• [Assignment]:
The lines to print run from the top of the material below to the line with "video) mellan två partners.", inclusive; please copy them exactly, without pictures.

• [Entries shown]:
------------------------
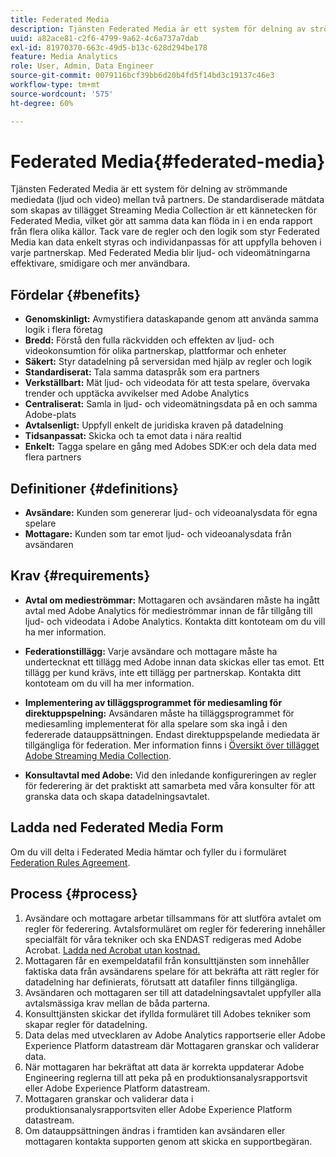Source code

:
 ```yaml
---
title: Federated Media
description: Tjänsten Federated Media är ett system för delning av strömmande mediedata mellan två partners.
uuid: a82ace81-c2f6-4799-9a62-4c6a737a7dab
exl-id: 81970370-663c-49d5-b13c-628d294be178
feature: Media Analytics
role: User, Admin, Data Engineer
source-git-commit: 0079116bcf39bb6d20b4fd5f14bd3c19137c46e3
workflow-type: tm+mt
source-wordcount: '575'
ht-degree: 60%

---
```


# Federated Media{#federated-media}

Tjänsten Federated Media är ett system för delning av strömmande mediedata (ljud och video) mellan två partners.
De standardiserade mätdata som skapas av tillägget Streaming Media Collection är ett kännetecken för Federated Media, vilket gör att samma data kan flöda in i en enda rapport från flera olika källor.
Tack vare de regler och den logik som styr Federated Media kan data enkelt styras och individanpassas för att uppfylla behoven i varje partnerskap.
Med Federated Media blir ljud- och videomätningarna effektivare, smidigare och mer användbara.

## Fördelar {#benefits}

* **Genomskinligt:** Avmystifiera dataskapande genom att använda samma logik i flera företag
* **Bredd:** Förstå den fulla räckvidden och effekten av ljud- och videokonsumtion för olika partnerskap, plattformar och enheter
* **Säkert:** Styr datadelning på serversidan med hjälp av regler och logik
* **Standardiserat:** Tala samma dataspråk som era partners
* **Verkställbart:** Mät ljud- och videodata för att testa spelare, övervaka trender och upptäcka avvikelser med Adobe Analytics
* **Centraliserat:** Samla in ljud- och videomätningsdata på en och samma Adobe-plats
* **Avtalsenligt:** Uppfyll enkelt de juridiska kraven på datadelning
* **Tidsanpassat:** Skicka och ta emot data i nära realtid
* **Enkelt:** Tagga spelare en gång med Adobes SDK:er och dela data med flera partners

## Definitioner {#definitions}

* **Avsändare:** Kunden som genererar ljud- och videoanalysdata för egna spelare
* **Mottagare:** Kunden som tar emot ljud- och videoanalysdata från avsändaren

## Krav {#requirements}

* **Avtal om medieströmmar:** Mottagaren och avsändaren måste ha ingått avtal med Adobe Analytics för medieströmmar innan de får tillgång till ljud- och videodata i Adobe Analytics. Kontakta ditt kontoteam om du vill ha mer information.
* **Federationstillägg:** Varje avsändare och mottagare måste ha undertecknat ett tillägg med Adobe innan data skickas eller tas emot. Ett tillägg per kund krävs, inte ett tillägg per partnerskap. Kontakta ditt kontoteam om du vill ha mer information.

* **Implementering av tilläggsprogrammet för mediesamling för direktuppspelning:** Avsändaren måste ha tilläggsprogrammet för mediesamling implementerat för alla spelare som ska ingå i den federerade datauppsättningen. Endast direktuppspelande mediedata är tillgängliga för federation. Mer information finns i [Översikt över tillägget Adobe Streaming Media Collection](/help/media-overview.md).

* **Konsultavtal med Adobe:** Vid den inledande konfigureringen av regler för federering är det praktiskt att samarbeta med våra konsulter för att granska data och skapa datadelningsavtalet.

## Ladda ned Federated Media Form

Om du vill delta i Federated Media hämtar och fyller du i formuläret [Federation Rules Agreement](assets/federated_analytics_form.pdf).

## Process {#process}

1. Avsändare och mottagare arbetar tillsammans för att slutföra avtalet om regler för federering. Avtalsformuläret om regler för federering innehåller specialfält för våra tekniker och ska ENDAST redigeras med Adobe Acrobat. [Ladda ned Acrobat utan kostnad.](https://get.adobe.com/se/reader/)
1. Mottagaren får en exempeldatafil från konsulttjänsten som innehåller faktiska data från avsändarens spelare för att bekräfta att rätt regler för datadelning har definierats, förutsatt att datafiler finns tillgängliga.
1. Avsändaren och mottagaren ser till att datadelningsavtalet uppfyller alla avtalsmässiga krav mellan de båda parterna.
1. Konsulttjänsten skickar det ifyllda formuläret till Adobes tekniker som skapar regler för datadelning.
1. Data delas med utvecklaren av Adobe Analytics rapportserie eller Adobe Experience Platform datastream där Mottagaren granskar och validerar data.
1. När mottagaren har bekräftat att data är korrekta uppdaterar Adobe Engineering reglerna till att peka på en produktionsanalysrapportsvit eller Adobe Experience Platform datastream.
1. Mottagaren granskar och validerar data i produktionsanalysrapportsviten eller Adobe Experience Platform datastream.
1. Om datauppsättningen ändras i framtiden kan avsändaren eller mottagaren kontakta supporten genom att skicka en supportbegäran.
------------------------
• [Solution]:
Source code

:
 ```yaml
---
title: Federated Media
description: Tjänsten Federated Media är ett system för delning av strömmande mediedata mellan två partners.
uuid: a82ace81-c2f6-4799-9a62-4c6a737a7dab
exl-id: 81970370-663c-49d5-b13c-628d294be178
feature: Media Analytics
role: User, Admin, Data Engineer
source-git-commit: 0079116bcf39bb6d20b4fd5f14bd3c19137c46e3
workflow-type: tm+mt
source-wordcount: '575'
ht-degree: 60%

---
```


# Federated Media{#federated-media}

Tjänsten Federated Media är ett system för delning av strömmande mediedata (ljud och video) mellan två partners.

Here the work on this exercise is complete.